[Saved entries]
------------------------------------------------

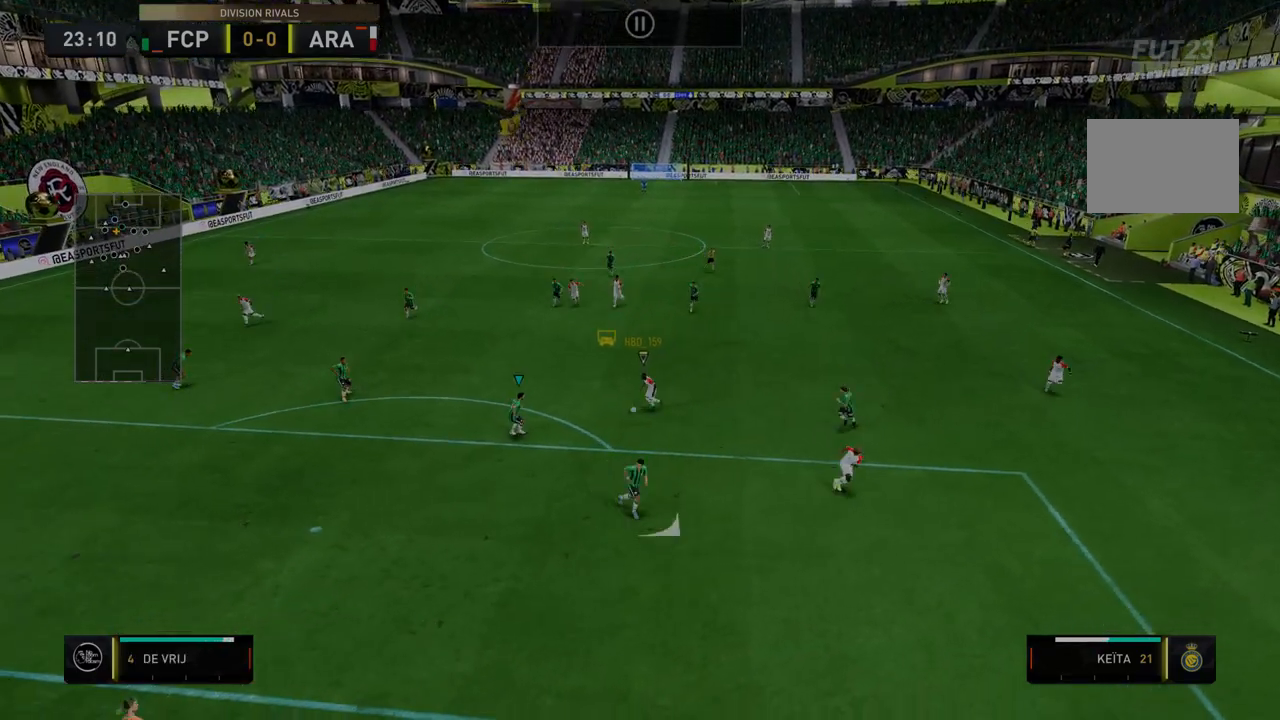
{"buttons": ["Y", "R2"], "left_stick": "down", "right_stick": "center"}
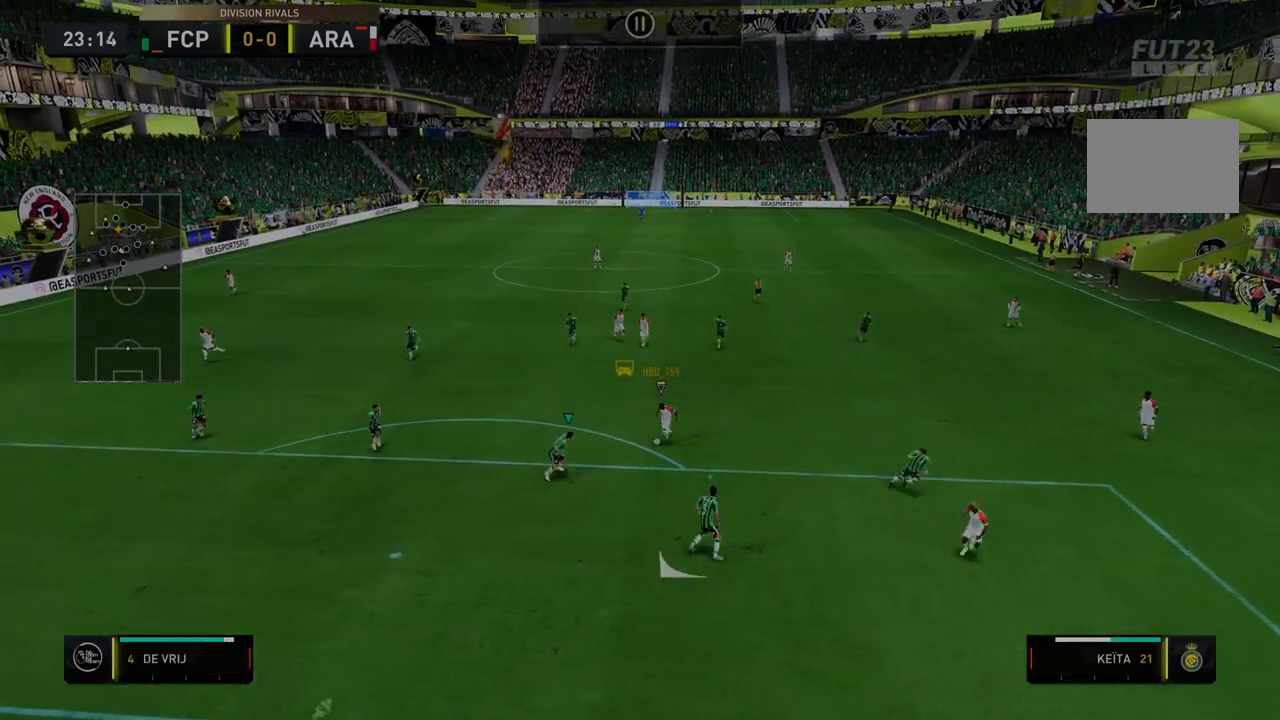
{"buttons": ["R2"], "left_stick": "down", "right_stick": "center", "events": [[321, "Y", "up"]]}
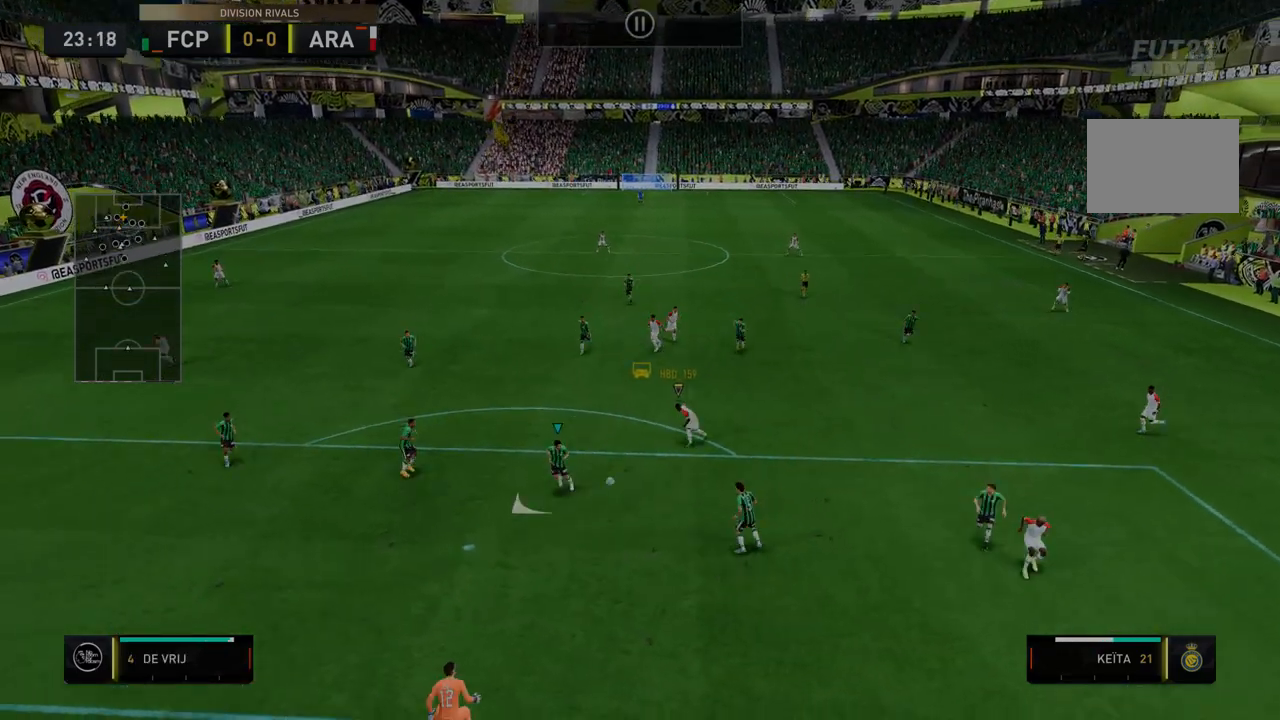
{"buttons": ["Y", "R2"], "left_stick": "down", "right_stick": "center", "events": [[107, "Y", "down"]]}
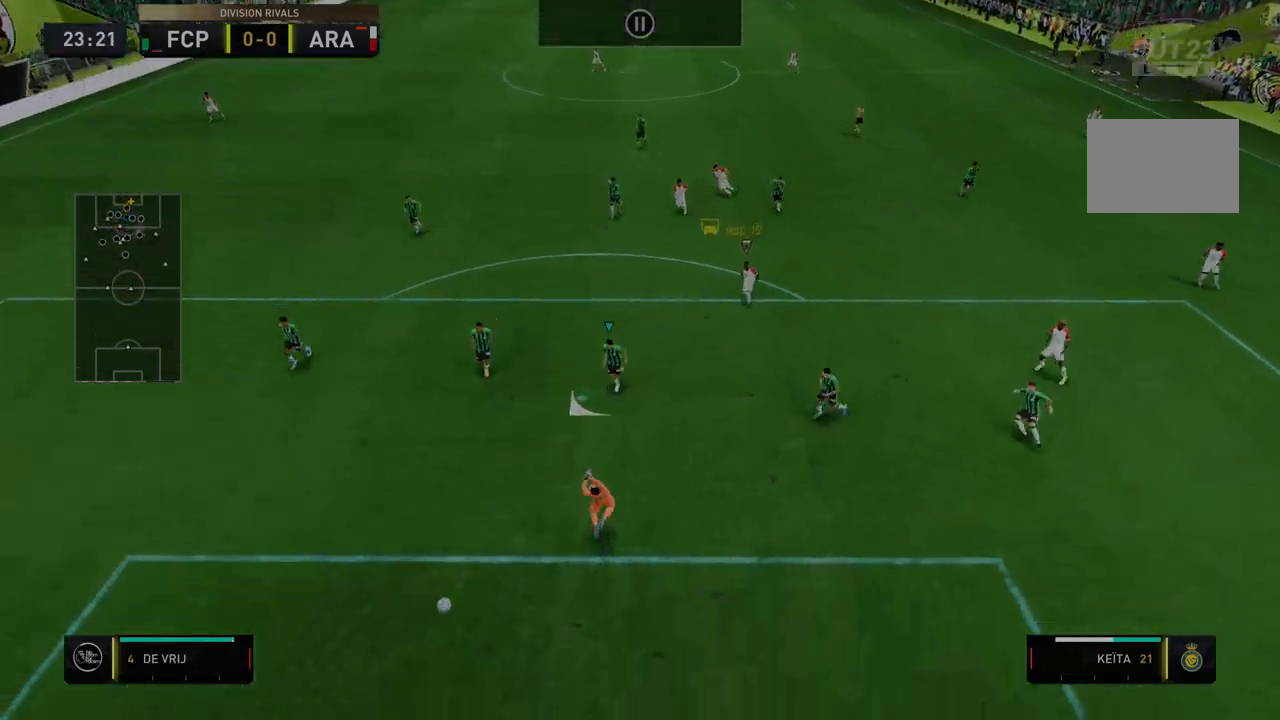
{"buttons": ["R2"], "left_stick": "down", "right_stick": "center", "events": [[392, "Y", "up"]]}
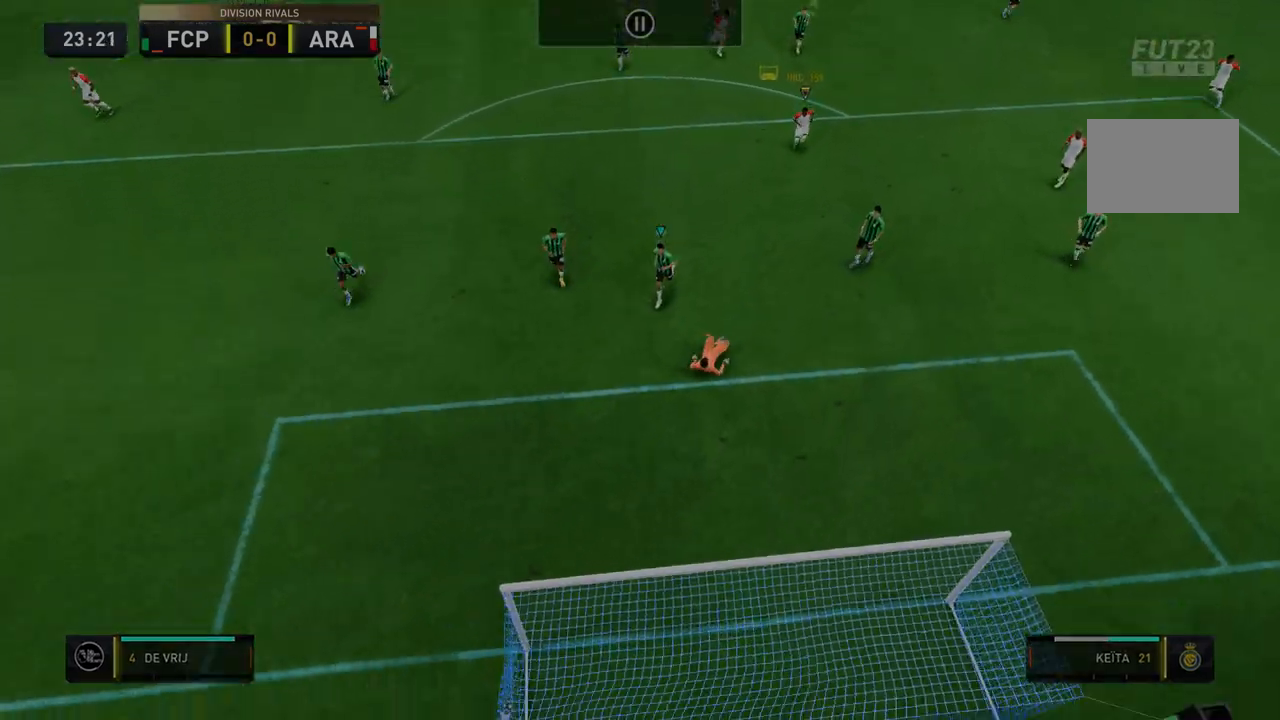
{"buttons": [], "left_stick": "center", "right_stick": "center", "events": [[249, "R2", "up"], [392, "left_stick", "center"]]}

------------------------------------------------

- [WHAT YOU ARE ASKED TO DO]
Set down every entry above exactly as written. Leave out all pictures.

- [OUTPUT BELOW]
{"buttons": ["Y", "R2"], "left_stick": "down", "right_stick": "center"}
{"buttons": ["R2"], "left_stick": "down", "right_stick": "center", "events": [[321, "Y", "up"]]}
{"buttons": ["Y", "R2"], "left_stick": "down", "right_stick": "center", "events": [[107, "Y", "down"]]}
{"buttons": ["R2"], "left_stick": "down", "right_stick": "center", "events": [[392, "Y", "up"]]}
{"buttons": [], "left_stick": "center", "right_stick": "center", "events": [[249, "R2", "up"], [392, "left_stick", "center"]]}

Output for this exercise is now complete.